YOUR TASK: Arrange every line of text in the records below as a numbered list, omitting any blank lines. Leave the pictures out of your answer.

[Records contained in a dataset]
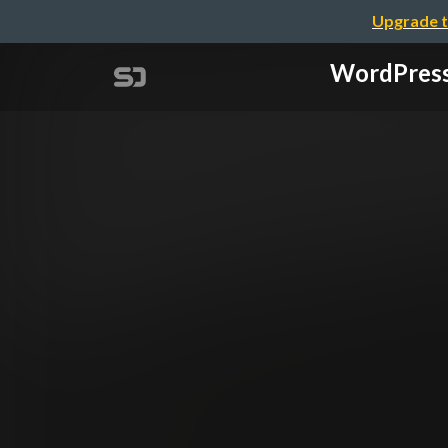
Upgrade t
WordPres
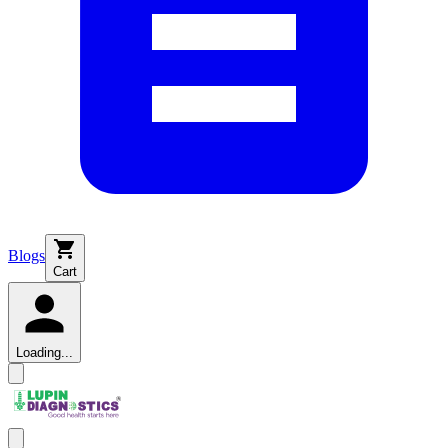
Blogs
Cart
Loading...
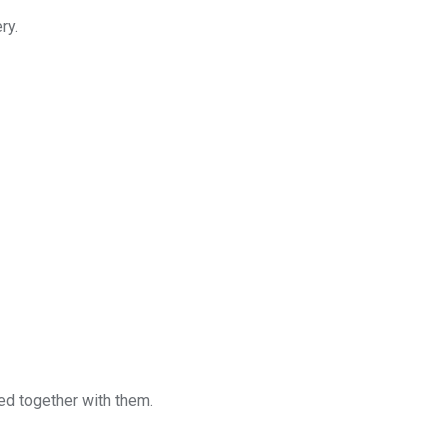
ry.
red together with them.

SOLUTION TO THIS EXERCISE:
1. Upgrade t
2. WordPres
3. Blogs
4. Cart
5. Loading...
6. ry.
7. red together with them.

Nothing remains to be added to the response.